§ INSTRUCTIONS FOR THE TASK
Extract every line below that contains the word "then". Case counts.

[Records from a collection]

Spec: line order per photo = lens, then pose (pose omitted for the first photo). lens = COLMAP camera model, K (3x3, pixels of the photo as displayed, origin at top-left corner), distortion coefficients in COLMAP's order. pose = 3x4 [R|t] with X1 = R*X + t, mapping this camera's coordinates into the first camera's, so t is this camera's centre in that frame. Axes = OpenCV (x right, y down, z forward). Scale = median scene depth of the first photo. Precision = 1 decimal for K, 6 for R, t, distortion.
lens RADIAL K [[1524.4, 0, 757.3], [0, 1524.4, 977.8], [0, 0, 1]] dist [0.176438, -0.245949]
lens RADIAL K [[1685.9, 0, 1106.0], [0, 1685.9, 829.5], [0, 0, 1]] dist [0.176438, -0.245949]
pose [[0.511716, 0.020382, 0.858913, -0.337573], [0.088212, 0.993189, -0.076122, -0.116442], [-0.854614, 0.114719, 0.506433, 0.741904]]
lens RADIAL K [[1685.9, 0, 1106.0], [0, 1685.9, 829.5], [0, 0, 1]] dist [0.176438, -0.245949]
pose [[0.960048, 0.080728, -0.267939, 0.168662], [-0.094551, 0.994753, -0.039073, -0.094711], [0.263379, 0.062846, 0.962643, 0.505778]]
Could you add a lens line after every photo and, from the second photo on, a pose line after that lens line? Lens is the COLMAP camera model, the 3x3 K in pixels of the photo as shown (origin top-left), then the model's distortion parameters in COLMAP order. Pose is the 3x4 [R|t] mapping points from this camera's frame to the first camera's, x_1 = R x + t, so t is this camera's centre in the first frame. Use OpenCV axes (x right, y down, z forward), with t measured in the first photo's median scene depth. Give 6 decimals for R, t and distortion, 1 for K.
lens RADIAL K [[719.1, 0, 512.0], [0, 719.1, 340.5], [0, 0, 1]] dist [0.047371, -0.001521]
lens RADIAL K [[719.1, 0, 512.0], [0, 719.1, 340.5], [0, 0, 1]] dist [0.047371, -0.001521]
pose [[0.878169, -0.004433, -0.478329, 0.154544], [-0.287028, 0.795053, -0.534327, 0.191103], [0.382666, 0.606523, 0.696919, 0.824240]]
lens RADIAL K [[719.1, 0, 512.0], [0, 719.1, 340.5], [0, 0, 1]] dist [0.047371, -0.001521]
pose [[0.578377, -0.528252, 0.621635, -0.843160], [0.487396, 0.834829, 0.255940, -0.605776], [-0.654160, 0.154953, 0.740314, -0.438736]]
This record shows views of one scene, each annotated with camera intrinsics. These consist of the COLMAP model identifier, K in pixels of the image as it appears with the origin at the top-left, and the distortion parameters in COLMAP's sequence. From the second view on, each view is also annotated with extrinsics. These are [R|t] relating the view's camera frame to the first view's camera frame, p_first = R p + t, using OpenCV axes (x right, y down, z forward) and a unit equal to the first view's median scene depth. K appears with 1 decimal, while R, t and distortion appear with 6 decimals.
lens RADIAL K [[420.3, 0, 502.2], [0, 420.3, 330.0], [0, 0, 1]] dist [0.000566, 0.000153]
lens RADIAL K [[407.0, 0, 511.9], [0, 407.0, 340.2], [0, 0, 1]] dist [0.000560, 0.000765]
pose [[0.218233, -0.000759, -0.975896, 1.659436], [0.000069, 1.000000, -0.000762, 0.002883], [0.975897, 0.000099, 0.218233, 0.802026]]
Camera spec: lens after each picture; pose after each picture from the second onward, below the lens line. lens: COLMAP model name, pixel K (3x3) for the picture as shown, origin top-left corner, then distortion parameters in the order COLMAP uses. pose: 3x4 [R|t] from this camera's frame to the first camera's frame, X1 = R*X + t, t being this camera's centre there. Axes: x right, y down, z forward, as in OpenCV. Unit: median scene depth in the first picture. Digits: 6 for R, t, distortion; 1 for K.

§ OUTPUT FOR THIS TASK
Spec: line order per photo = lens, then pose (pose omitted for the first photo). lens = COLMAP camera model, K (3x3, pixels of the photo as displayed, origin at top-left corner), distortion coefficients in COLMAP's order. pose = 3x4 [R|t] with X1 = R*X + t, mapping this camera's coordinates into the first camera's, so t is this camera's centre in that frame. Axes = OpenCV (x right, y down, z forward). Scale = median scene depth of the first photo. Precision = 1 decimal for K, 6 for R, t, distortion.
Could you add a lens line after every photo and, from the second photo on, a pose line after that lens line? Lens is the COLMAP camera model, the 3x3 K in pixels of the photo as shown (origin top-left), then the model's distortion parameters in COLMAP order. Pose is the 3x4 [R|t] mapping points from this camera's frame to the first camera's, x_1 = R x + t, so t is this camera's centre in the first frame. Use OpenCV axes (x right, y down, z forward), with t measured in the first photo's median scene depth. Give 6 decimals for R, t and distortion, 1 for K.
Camera spec: lens after each picture; pose after each picture from the second onward, below the lens line. lens: COLMAP model name, pixel K (3x3) for the picture as shown, origin top-left corner, then distortion parameters in the order COLMAP uses. pose: 3x4 [R|t] from this camera's frame to the first camera's frame, X1 = R*X + t, t being this camera's centre there. Axes: x right, y down, z forward, as in OpenCV. Unit: median scene depth in the first picture. Digits: 6 for R, t, distortion; 1 for K.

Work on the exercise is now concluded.